What if someone had a 6foot+ snake?


----------



## kizzy21_uk (Sep 6, 2008)

bumpy :2thumb:


----------



## kizzy21_uk (Sep 6, 2008)

im in the process of looking for a new place so cant take nethink to big at the momment. my biggest viv is 4x2x2.xxx


----------



## Predator (Oct 16, 2008)

Are they kept in seperate rooms from your reptiles?


----------



## xvickyx (Jul 21, 2009)

This is great, I am only in Basingstoke too, so not far  Will definately be using you when I go away  (if we do hehe) I have bookmarked your website. x


----------



## kizzy21_uk (Sep 6, 2008)

thats brilleint thanx ur welcome to come over first and have a look at vivs, rubs ect depending on wat reptiles u got.xxx


----------



## kizzy21_uk (Sep 6, 2008)

no they are in my living room.x


----------



## Kerriebaby (May 12, 2009)

hmmmm, so you could be taking in reps from unknowns and putting them in the same room as your own reps....see where im going here?

aer you licenced with your council?


----------



## GlasgowGecko (Feb 23, 2008)

Hi Linzi,

Whilst I think this is a good idea, your terms & conditions are going to need a LOT more work. The small amount you currently have will not protect you from claims of negligence or mistreatment cases. 

You should also have a list of care protocols you intend to follow for each potential species (these can be grouped for species with similar requirements). Having this facility, will allow potential clients to know exactly how you will care for each animal before hand. As what you consider best practice, and what someone else does WILL vary. If the customer agrees in writing to your husbandry conditions this will add some security.

Along with this you should have clear guidelines about your cleaning practices available for all to see. As you know diseases and parasites spread easily in communal areas like this.

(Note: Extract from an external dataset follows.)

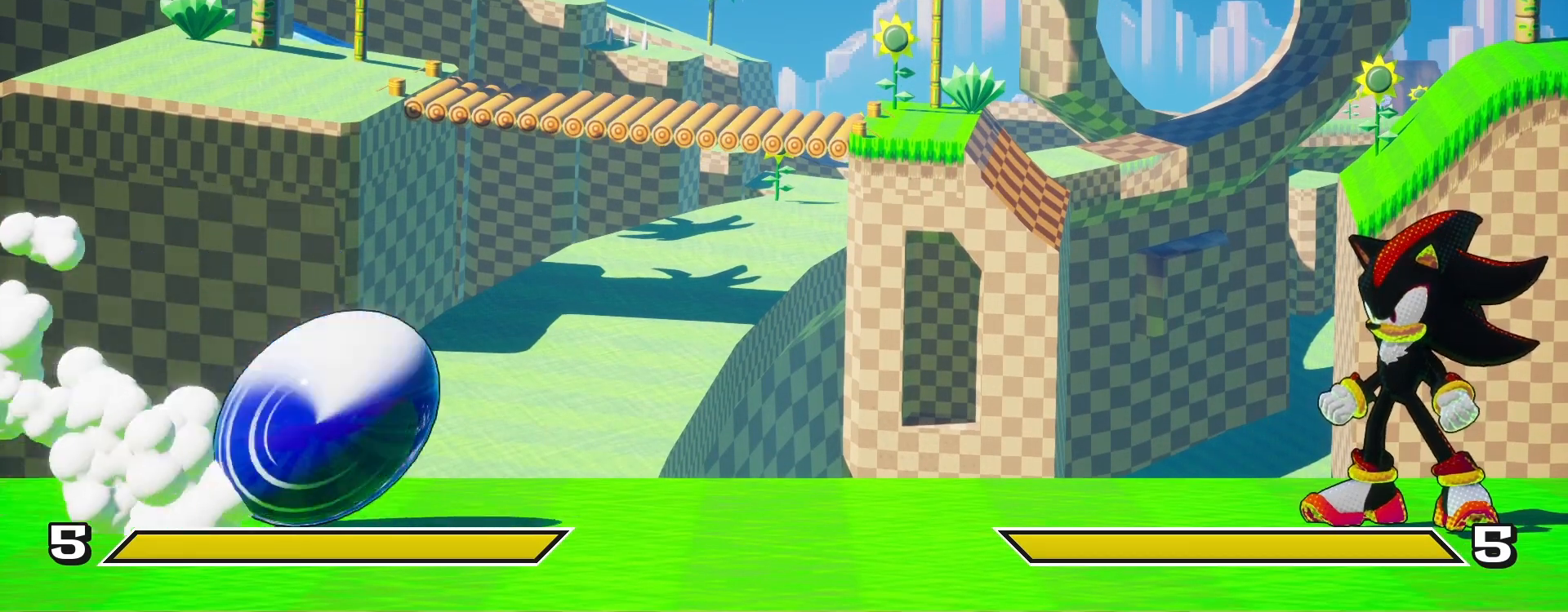
{"buttons": [], "left_stick": "center", "right_stick": "center", "events": []}
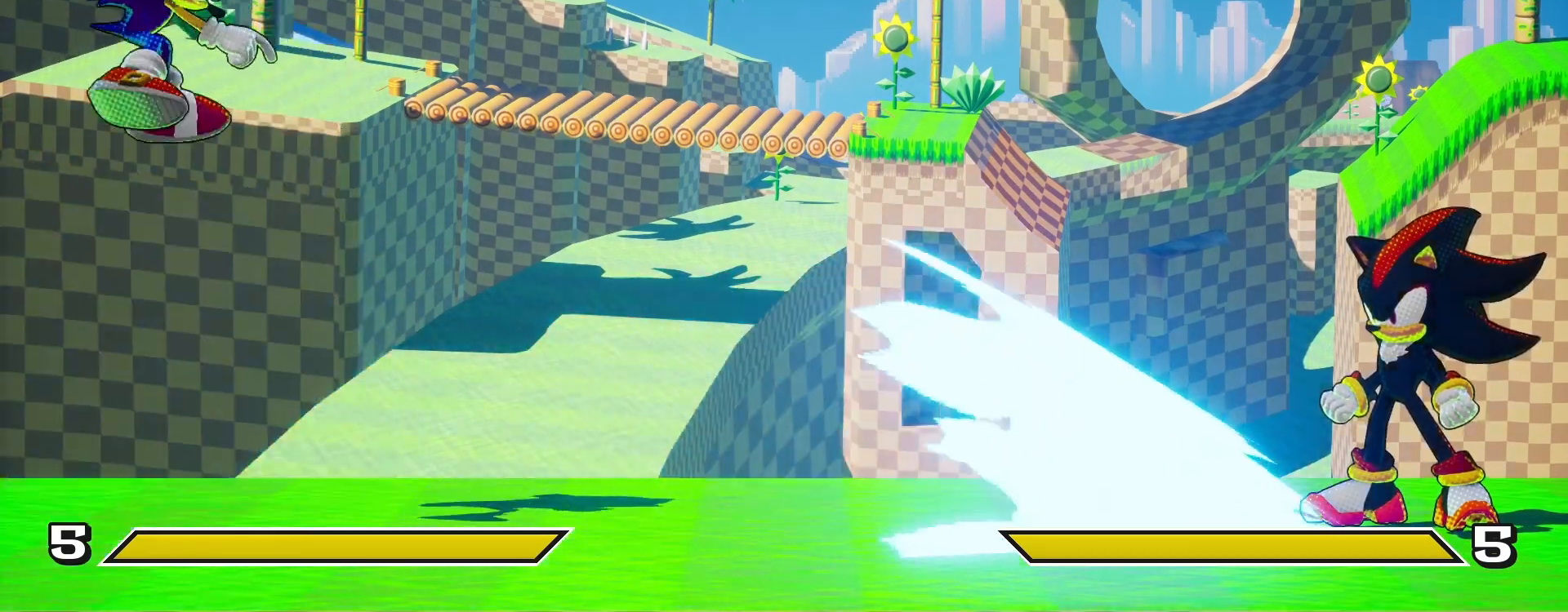
{"buttons": [], "left_stick": "center", "right_stick": "center", "events": []}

I would also like to see a breakdown of possible salad contents. This has nothing to do with cost, but dietary requirements vary between species, and will be important.

There is other information it would be nice to see, but the above are very important. Strict procedure is essential to protect yourself in a venture like this.

Andy


----------



## kizzy21_uk (Sep 6, 2008)

thanx for ur input Andy this is very helpful the website is in the process of being change to add things like cleaning routine and products and pictures of the viv/set ups.

also as the salad break down i agree is a good idea but i do discuss with customers exactly wat they feed there reptile and then i will feed the same either but me buying it or them bringing it wiv them ect.

again wiv the break down of care for each species is something i discuss wiv the customer when speaking to them on the phone coz as u say some ppls idea of care is different to others.

but thanx again for ur input.x


----------



## brian_210 (Sep 6, 2009)

rainyhex said:


> Fantastic, Just with you were closer to us! We are off on holiday for two weeks at the end of March, and needed somewhere for our Beardie and Gecko to stay. My parents offered, but as Beardie is only 4 months now, and they aren't used to reptiles, I decided to get a professional to do it. They are going to be 'hospitalised' at an excellent reptile vet 40 miles away from us, for the 17 days they need boarding. It is £5 per animal per night, so that's £170! Still, its worth it if they are well cared for.
> 
> I bet its an enjoyable job, spending time with all kind of reptiles, and a service which needs to be more available up here lol.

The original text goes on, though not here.